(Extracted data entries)
-------
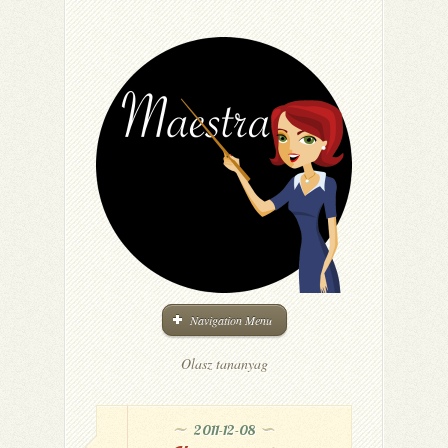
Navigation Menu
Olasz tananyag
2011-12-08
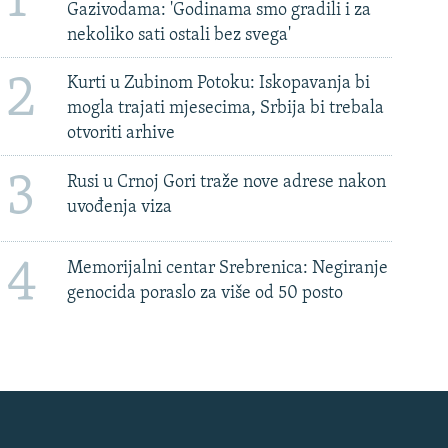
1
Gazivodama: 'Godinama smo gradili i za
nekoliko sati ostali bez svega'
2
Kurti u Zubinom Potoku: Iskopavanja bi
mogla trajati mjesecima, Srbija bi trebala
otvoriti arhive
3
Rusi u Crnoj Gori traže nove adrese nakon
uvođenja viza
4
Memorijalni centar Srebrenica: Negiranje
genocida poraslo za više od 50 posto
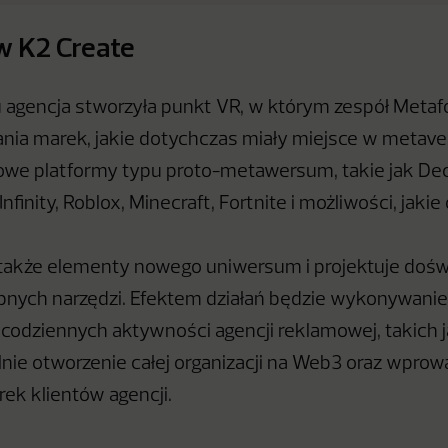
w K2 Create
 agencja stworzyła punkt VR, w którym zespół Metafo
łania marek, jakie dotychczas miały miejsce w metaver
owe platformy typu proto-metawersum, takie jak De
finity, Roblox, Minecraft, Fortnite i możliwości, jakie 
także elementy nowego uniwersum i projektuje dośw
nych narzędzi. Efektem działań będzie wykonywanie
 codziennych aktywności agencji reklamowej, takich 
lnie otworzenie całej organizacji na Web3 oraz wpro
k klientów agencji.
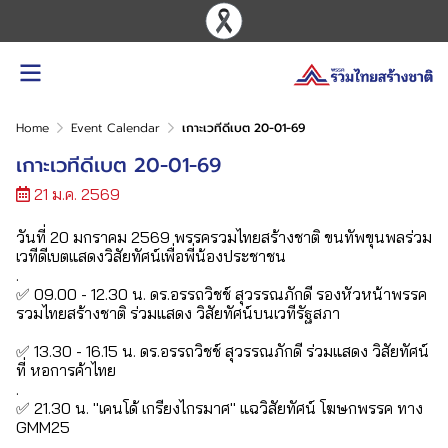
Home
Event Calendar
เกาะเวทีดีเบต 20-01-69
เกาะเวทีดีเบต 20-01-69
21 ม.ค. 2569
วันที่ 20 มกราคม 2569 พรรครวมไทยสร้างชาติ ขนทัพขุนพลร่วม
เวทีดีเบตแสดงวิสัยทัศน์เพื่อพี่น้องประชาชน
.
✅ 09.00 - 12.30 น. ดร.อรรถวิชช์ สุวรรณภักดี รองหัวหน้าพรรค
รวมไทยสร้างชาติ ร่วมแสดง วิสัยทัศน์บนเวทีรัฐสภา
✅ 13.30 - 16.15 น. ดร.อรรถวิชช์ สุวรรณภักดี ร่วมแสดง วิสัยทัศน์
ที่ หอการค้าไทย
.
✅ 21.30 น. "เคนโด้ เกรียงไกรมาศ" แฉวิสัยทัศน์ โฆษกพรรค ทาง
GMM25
-------
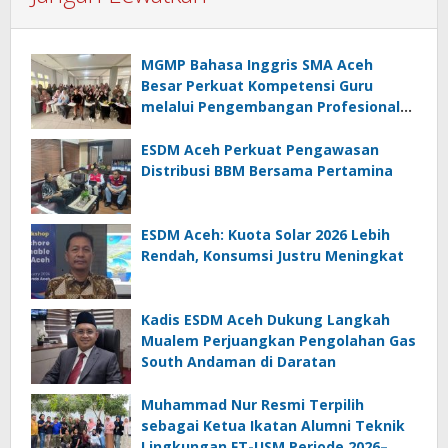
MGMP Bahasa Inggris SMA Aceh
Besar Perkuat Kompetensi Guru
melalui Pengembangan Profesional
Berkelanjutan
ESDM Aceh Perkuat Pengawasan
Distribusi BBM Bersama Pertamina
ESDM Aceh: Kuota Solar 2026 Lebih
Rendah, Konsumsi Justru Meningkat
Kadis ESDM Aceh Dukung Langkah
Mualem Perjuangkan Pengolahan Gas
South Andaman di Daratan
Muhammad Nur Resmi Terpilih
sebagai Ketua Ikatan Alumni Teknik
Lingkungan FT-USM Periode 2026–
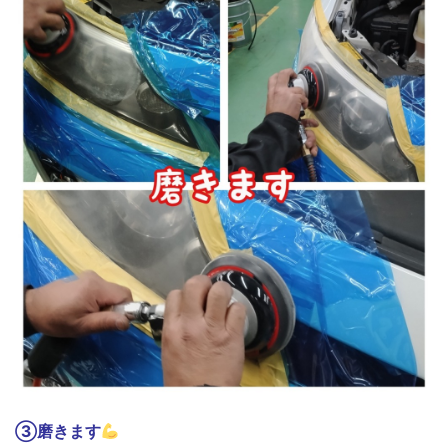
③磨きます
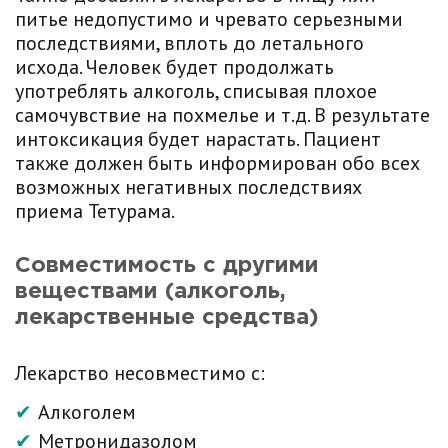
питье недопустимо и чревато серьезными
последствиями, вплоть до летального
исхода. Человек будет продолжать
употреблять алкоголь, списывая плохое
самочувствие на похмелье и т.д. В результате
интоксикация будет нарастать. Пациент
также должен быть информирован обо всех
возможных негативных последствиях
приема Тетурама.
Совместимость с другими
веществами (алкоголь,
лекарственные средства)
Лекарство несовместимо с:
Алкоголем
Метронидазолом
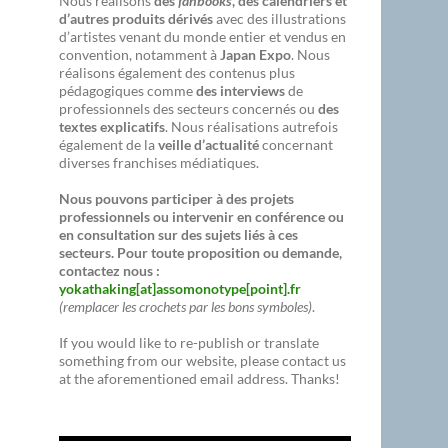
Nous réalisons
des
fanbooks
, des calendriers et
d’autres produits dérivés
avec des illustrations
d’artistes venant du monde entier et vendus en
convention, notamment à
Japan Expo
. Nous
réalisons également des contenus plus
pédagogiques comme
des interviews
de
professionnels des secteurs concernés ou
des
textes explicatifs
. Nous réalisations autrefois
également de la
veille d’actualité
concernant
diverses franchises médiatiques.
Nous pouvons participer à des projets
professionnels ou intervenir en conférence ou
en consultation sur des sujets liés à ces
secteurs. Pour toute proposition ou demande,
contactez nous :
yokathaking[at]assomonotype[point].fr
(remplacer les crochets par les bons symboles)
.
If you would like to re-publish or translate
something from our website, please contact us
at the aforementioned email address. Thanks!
-------
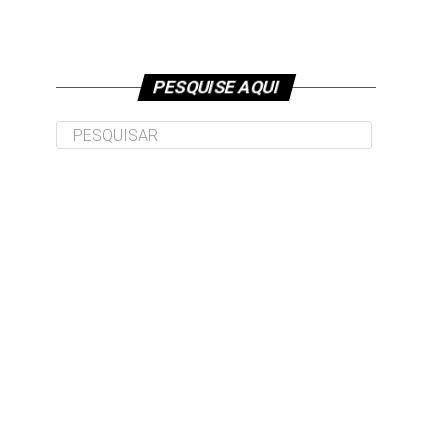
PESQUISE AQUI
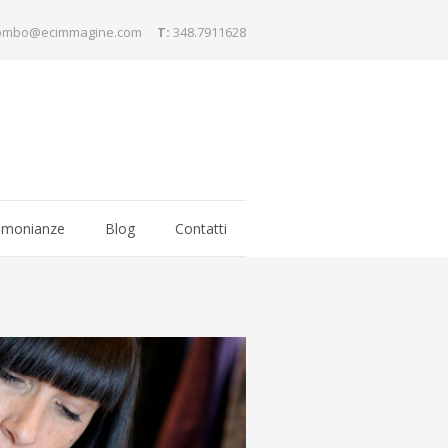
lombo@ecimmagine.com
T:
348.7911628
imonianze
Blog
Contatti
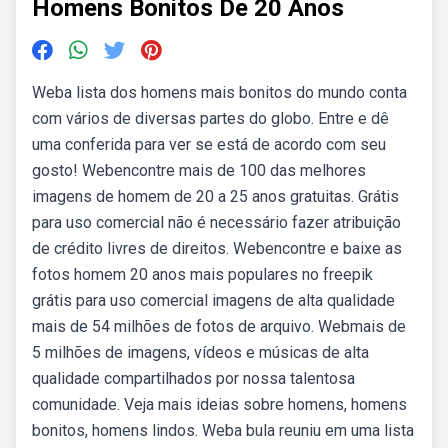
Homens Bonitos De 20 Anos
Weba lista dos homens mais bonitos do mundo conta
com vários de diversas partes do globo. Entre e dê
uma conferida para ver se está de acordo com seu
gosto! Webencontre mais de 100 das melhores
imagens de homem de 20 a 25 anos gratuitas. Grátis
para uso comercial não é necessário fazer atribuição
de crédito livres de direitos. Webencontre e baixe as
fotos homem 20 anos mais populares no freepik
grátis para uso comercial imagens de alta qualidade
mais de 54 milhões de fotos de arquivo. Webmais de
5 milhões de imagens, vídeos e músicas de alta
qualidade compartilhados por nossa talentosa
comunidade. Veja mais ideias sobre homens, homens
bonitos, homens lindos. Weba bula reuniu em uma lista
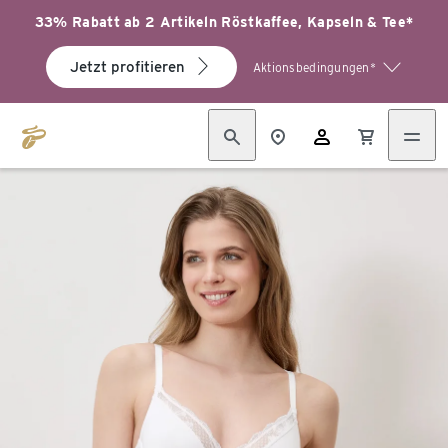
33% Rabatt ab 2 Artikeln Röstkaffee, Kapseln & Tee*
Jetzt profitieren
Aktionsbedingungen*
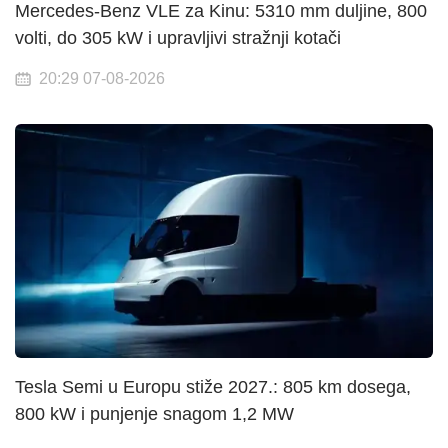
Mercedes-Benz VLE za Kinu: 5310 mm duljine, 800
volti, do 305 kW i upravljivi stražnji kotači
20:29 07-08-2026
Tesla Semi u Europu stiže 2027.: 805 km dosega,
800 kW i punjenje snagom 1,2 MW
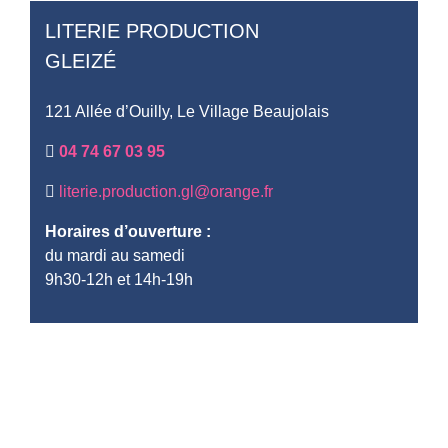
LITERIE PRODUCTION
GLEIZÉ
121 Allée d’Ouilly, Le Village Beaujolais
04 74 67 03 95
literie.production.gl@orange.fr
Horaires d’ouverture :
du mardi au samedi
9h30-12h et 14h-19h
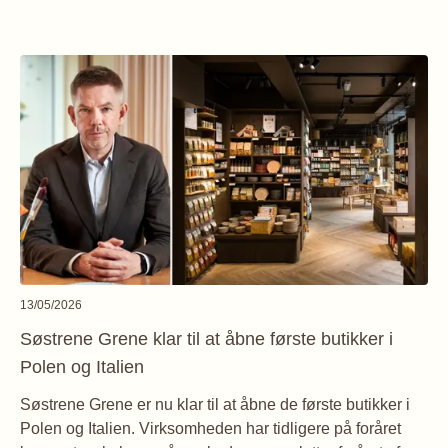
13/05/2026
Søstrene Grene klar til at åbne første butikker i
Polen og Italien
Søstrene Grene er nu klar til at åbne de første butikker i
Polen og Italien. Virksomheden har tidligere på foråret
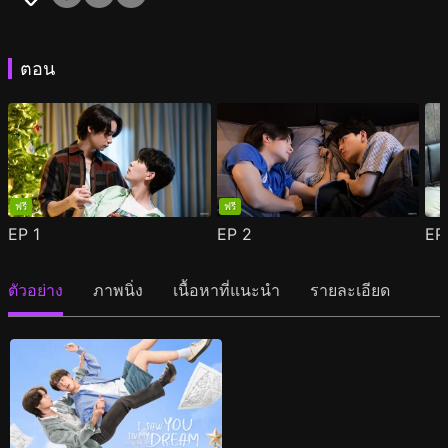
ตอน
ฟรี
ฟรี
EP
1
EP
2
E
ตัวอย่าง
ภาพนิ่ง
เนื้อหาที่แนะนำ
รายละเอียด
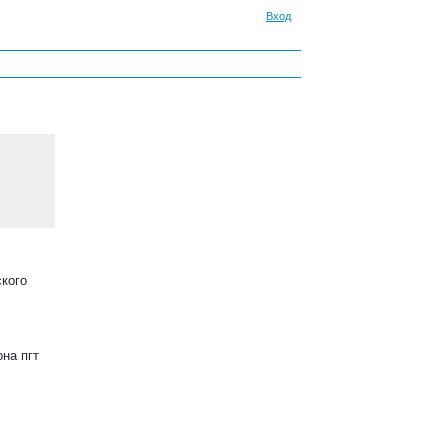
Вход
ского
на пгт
-------
### What you should do
Take the stretch of lines above from the one containing "łania marek, jakie" through the one containing "lnie otworzenie całej" and repeat it exactly, adding no other line.

### Result of the exercise
łania marek, jakie dotychczas miały miejsce w metaver
owe platformy typu proto-metawersum, takie jak De
finity, Roblox, Minecraft, Fortnite i możliwości, jakie 
także elementy nowego uniwersum i projektuje dośw
nych narzędzi. Efektem działań będzie wykonywanie
 codziennych aktywności agencji reklamowej, takich 
lnie otworzenie całej organizacji na Web3 oraz wpro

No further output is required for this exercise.